Because of Parker Solar Probe’s position and orientation, the science team expected that Solar Probe Cup would mostly measure background noise at first, without picking up the solar wind. But just after the instrument was powered on, a sudden, intense gust of solar wind blew into the cup, visible in the data as the red streak. As the spacecraft approaches the Sun, such observations will be Solar Probe Cup’s bread and butter — and will hopefully reveal new information about the processes that heat and accelerate the solar wind.
The two Solar Probe Analyzers (SPAN) also caught early peeks of the solar wind. During commissioning, the team turned the spacecraft so that SPAN-A — one of the two SPAN instruments — was exposed to the solar wind directly. It captured about 20 minutes’ worth of data (right), including measurements of solar wind ions (top) and electrons (bottom). While SPAN-A and its sister instrument, SPAN-B, will measure solar wind electrons throughout the mission, the spacecraft’s orientation now means that SPAN-A will likely go several more years before it captures such ion measurements again.
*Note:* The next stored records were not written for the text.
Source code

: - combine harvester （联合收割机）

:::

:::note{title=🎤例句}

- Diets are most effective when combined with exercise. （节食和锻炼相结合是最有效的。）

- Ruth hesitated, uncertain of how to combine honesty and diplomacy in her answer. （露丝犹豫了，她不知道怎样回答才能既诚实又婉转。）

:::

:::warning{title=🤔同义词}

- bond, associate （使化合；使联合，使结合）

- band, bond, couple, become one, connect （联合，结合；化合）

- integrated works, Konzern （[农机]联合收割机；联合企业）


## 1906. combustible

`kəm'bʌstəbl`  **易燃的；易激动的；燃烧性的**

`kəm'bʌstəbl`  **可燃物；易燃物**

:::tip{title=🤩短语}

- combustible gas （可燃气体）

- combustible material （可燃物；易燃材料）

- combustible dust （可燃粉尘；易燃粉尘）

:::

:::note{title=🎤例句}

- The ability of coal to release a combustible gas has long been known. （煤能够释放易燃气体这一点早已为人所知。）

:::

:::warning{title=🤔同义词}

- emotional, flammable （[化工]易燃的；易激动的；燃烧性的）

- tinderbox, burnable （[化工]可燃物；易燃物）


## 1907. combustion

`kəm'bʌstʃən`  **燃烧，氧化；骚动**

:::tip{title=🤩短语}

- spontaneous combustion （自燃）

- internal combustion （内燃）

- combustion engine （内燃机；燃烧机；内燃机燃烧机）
This is because solar wind electrons can be measured from any direction, as their low mass and high temperature make their motion much more random, while the much heavier solar wind ions follow a relatively direct path out from the Sun.
“SWEAP’s solar wind and corona plasma instrument performance has been very promising,” said Justin Kasper, principal investigator of the SWEAP instrument suite at the University of Michigan. “Our preliminary results just after turn-on suggest we have a set of highly sensitive instruments that will allow us to do amazing science close to the Sun.”